=== Section Start ===

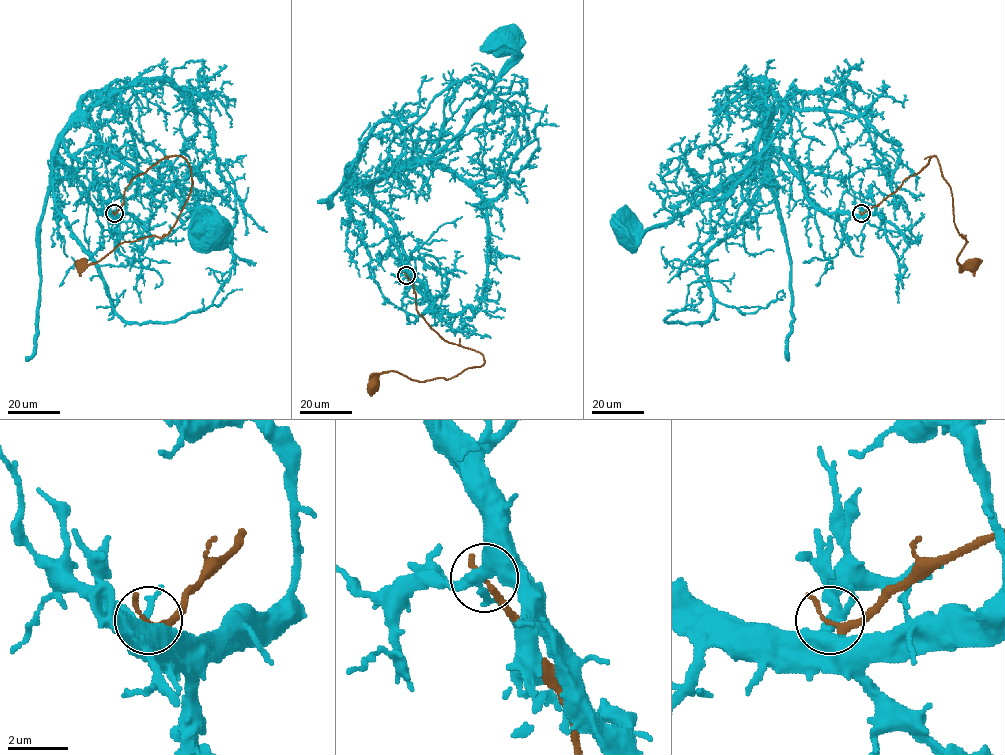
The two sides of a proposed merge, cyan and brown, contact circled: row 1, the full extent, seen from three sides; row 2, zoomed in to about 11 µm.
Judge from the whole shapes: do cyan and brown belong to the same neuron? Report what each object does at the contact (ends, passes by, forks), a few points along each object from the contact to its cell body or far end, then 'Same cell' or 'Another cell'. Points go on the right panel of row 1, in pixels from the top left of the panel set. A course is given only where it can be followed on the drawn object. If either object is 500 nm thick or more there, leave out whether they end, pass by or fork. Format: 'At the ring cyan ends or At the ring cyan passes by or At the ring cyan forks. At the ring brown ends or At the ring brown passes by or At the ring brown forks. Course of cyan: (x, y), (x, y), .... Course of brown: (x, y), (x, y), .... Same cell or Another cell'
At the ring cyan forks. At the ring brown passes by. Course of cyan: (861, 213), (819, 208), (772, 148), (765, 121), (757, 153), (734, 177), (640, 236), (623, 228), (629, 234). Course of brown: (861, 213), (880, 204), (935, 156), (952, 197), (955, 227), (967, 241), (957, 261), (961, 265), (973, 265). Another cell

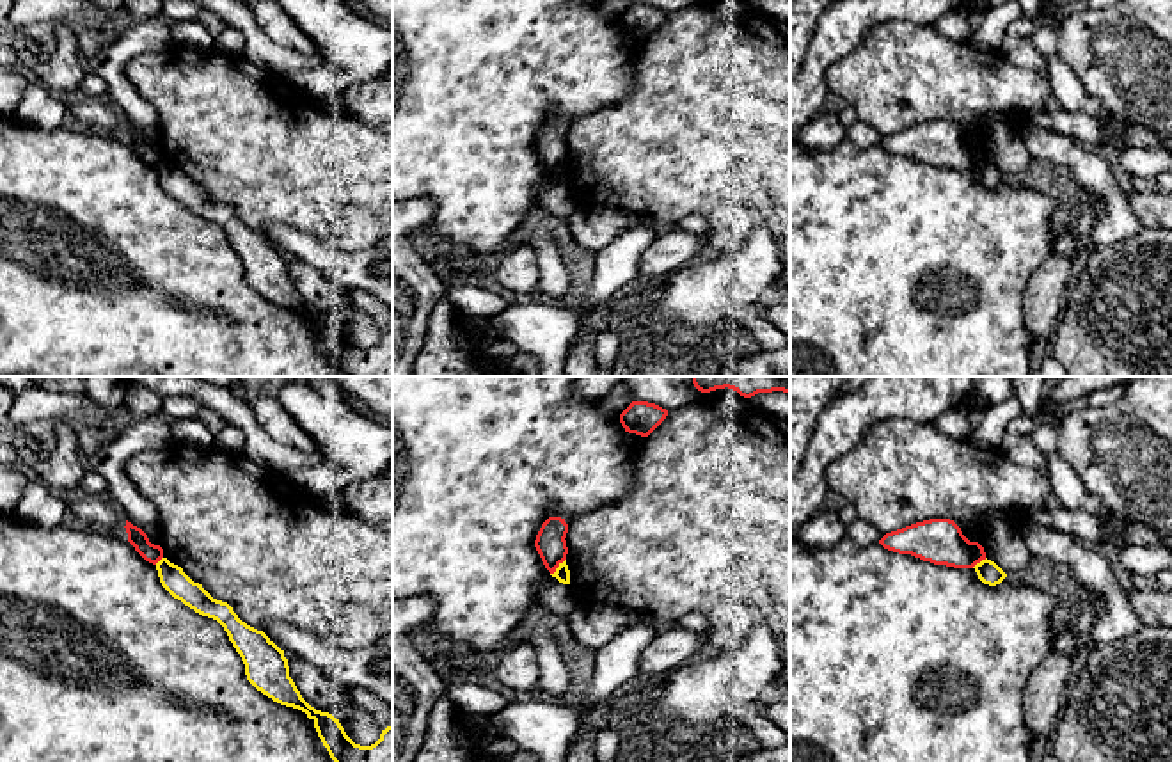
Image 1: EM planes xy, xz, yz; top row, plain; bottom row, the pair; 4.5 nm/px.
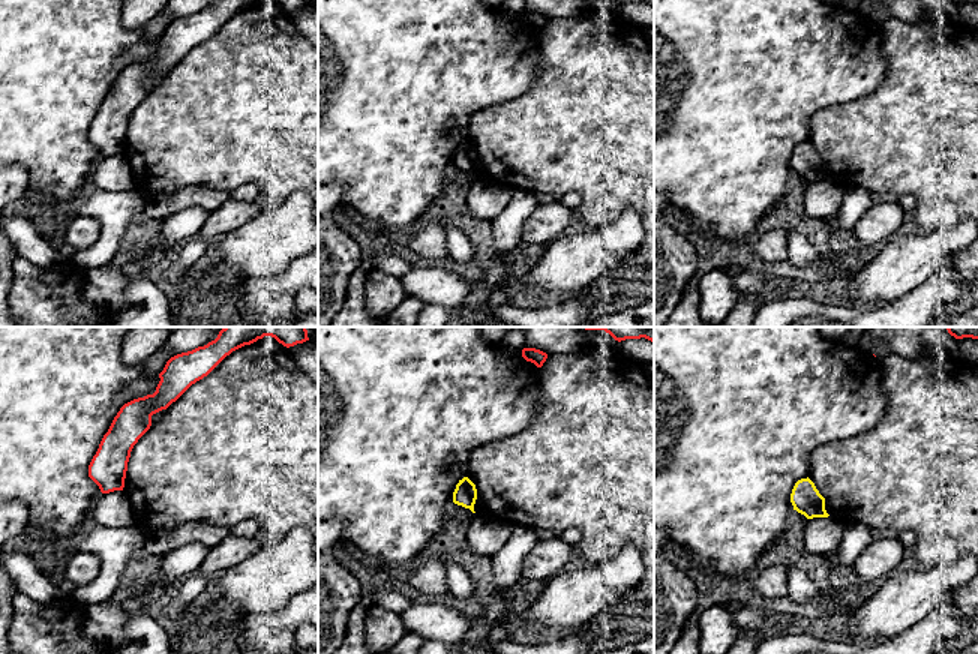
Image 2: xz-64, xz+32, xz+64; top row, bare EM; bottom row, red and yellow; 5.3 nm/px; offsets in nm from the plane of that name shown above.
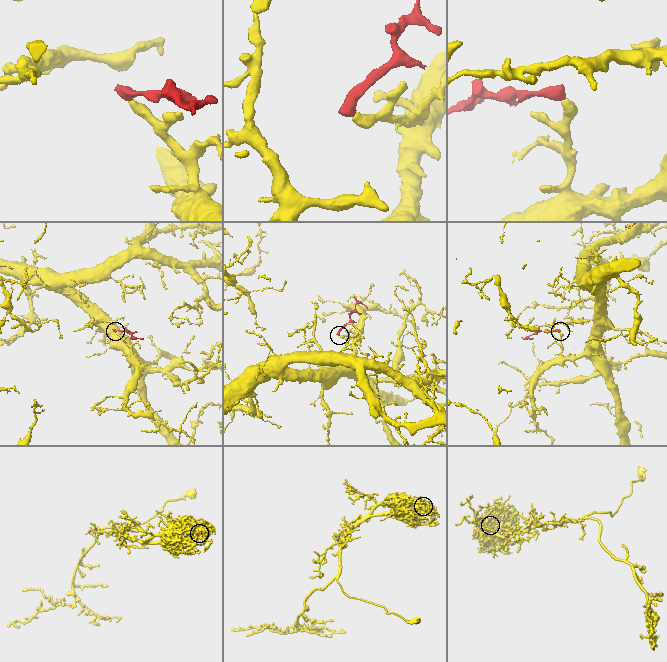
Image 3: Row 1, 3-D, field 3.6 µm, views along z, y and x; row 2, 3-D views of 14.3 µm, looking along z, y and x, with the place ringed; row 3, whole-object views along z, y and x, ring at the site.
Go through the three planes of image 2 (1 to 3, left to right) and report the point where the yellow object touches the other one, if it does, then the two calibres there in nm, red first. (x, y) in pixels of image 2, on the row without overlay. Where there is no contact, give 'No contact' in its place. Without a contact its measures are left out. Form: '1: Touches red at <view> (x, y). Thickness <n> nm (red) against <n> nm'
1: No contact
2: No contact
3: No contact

=== Section End ===

> [PROBLEM TO WORK ON]: Could you count the lines of the listing above that hold the word "bottom" and give only the total?

> [TASK SOLUTION]: 2